Activity
Count the lines in the listing below that contain the string "Győr", treating uppercase and lowercase as different. Reply with the number only.

Entries taken from a collection
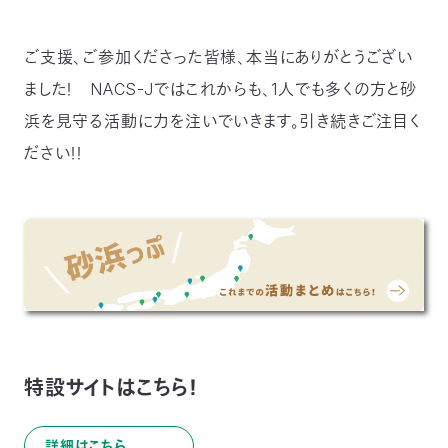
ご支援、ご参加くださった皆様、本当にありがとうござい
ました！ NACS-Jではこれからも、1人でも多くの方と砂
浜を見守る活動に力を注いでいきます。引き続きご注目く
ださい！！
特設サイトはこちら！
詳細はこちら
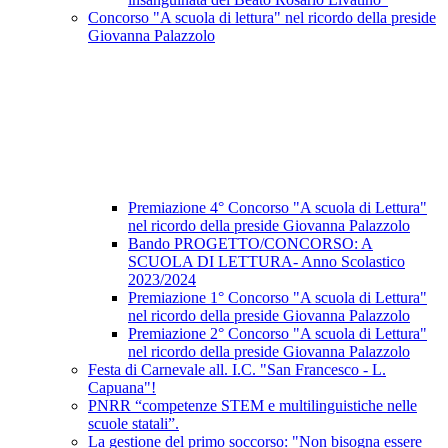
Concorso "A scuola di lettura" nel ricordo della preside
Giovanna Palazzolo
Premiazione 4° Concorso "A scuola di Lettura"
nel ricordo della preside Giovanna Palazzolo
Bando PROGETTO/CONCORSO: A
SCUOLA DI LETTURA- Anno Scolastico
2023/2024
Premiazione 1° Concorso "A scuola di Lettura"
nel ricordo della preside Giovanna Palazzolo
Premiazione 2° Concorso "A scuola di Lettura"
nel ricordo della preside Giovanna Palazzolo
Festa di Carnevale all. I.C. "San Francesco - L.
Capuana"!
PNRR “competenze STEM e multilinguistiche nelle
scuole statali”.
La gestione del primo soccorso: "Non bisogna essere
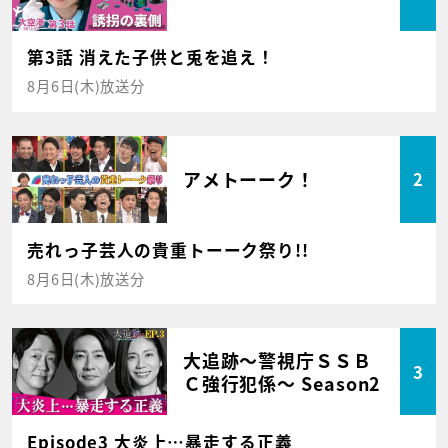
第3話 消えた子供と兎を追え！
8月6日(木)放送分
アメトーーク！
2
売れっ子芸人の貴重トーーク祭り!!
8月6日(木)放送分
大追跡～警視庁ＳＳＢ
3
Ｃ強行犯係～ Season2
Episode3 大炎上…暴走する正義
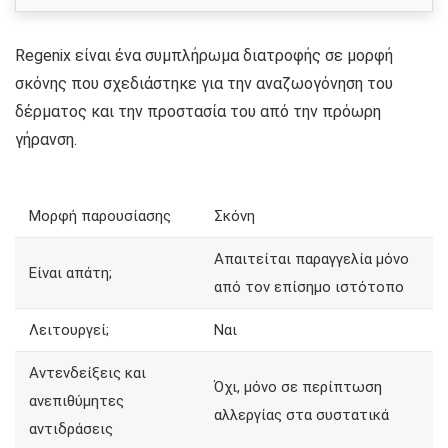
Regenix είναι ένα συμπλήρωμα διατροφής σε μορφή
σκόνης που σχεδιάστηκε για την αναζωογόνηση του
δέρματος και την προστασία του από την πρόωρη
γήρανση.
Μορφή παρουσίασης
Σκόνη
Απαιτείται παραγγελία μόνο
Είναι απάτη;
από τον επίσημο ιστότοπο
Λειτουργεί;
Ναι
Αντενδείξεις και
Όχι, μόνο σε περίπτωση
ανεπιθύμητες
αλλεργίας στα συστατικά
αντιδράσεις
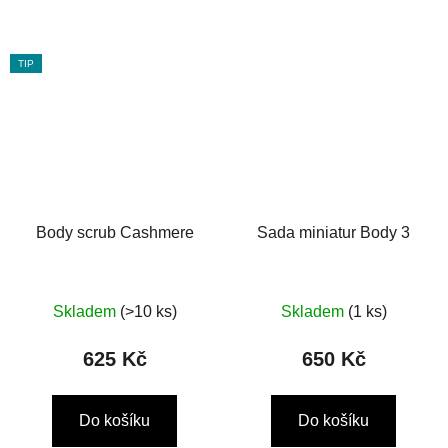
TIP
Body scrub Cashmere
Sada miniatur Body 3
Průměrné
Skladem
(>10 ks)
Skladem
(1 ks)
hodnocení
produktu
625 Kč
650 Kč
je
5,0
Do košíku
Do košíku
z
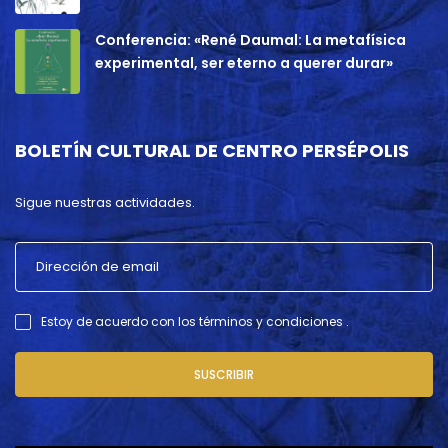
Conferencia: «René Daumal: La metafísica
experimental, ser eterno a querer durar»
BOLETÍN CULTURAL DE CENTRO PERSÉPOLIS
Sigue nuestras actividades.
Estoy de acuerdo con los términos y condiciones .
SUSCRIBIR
---
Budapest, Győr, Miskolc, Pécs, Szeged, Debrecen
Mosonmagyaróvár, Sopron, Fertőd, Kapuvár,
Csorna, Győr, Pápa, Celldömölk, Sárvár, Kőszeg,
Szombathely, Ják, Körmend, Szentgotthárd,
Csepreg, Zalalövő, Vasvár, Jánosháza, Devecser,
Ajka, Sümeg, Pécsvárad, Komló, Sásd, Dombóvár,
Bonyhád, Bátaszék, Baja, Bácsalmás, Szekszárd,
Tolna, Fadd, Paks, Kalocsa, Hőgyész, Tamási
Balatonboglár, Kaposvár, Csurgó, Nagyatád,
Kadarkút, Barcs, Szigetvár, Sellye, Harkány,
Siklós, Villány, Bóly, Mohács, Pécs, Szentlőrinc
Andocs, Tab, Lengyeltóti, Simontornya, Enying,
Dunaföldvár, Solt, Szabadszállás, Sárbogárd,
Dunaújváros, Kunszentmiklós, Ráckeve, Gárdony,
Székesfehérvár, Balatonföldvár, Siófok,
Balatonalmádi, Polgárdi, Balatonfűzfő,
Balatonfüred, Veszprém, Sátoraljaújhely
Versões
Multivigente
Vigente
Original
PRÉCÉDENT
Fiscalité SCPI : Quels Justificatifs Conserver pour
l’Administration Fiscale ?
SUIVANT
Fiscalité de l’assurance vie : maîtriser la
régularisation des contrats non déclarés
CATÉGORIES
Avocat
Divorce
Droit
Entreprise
==
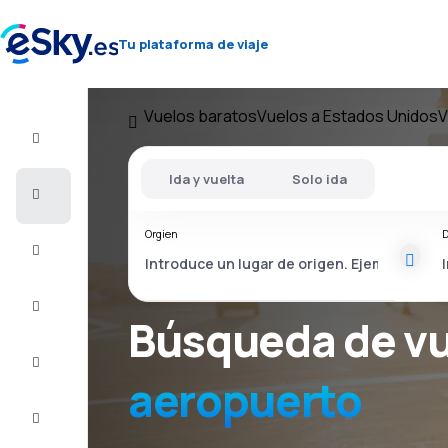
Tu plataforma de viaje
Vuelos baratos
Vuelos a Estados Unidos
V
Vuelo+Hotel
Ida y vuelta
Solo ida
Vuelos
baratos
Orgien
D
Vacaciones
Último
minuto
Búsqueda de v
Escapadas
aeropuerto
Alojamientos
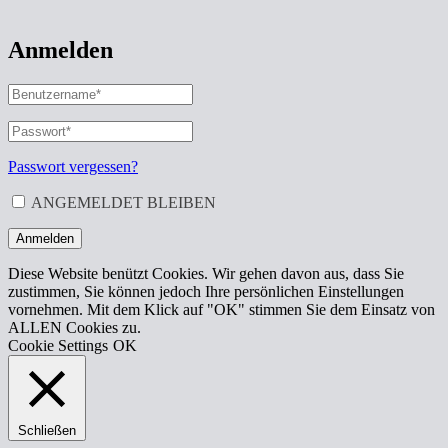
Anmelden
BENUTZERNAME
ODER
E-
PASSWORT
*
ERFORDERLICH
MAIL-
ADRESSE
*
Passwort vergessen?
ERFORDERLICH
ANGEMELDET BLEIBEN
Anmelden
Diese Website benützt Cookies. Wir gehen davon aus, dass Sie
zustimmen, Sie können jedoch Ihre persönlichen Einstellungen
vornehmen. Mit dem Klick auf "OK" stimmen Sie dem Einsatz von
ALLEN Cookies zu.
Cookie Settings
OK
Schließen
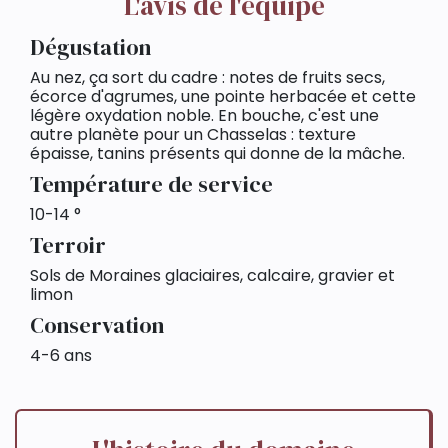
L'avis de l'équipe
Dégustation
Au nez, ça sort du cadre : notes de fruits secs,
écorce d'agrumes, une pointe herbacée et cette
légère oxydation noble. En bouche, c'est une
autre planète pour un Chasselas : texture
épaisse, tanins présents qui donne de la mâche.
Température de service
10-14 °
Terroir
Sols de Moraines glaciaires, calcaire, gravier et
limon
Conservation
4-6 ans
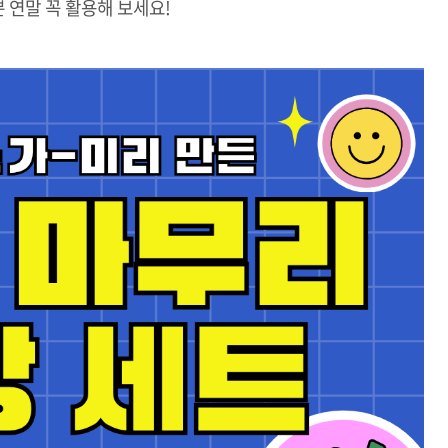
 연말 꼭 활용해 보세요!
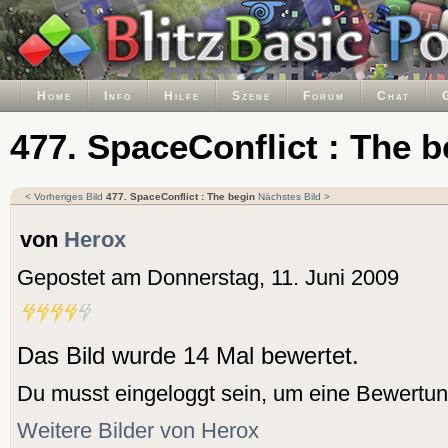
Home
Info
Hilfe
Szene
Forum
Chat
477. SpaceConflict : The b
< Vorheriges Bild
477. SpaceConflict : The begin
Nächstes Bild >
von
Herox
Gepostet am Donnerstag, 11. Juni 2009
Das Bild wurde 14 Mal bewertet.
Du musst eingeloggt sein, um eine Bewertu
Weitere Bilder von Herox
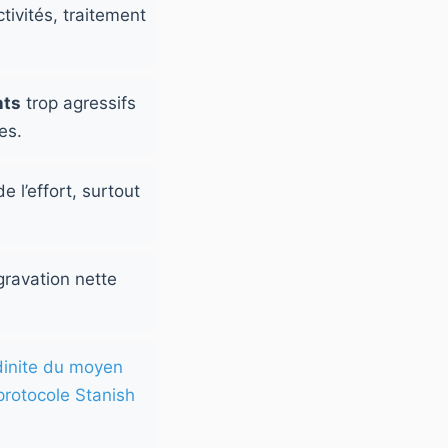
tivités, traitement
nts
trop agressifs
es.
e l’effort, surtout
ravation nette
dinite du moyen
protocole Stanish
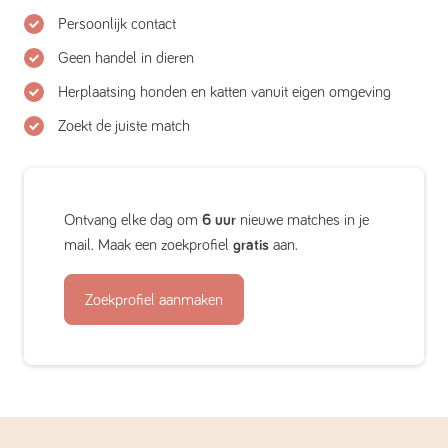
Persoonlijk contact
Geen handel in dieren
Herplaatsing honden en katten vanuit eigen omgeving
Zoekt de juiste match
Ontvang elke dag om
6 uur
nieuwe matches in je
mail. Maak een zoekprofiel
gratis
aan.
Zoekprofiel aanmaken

Exercise response
2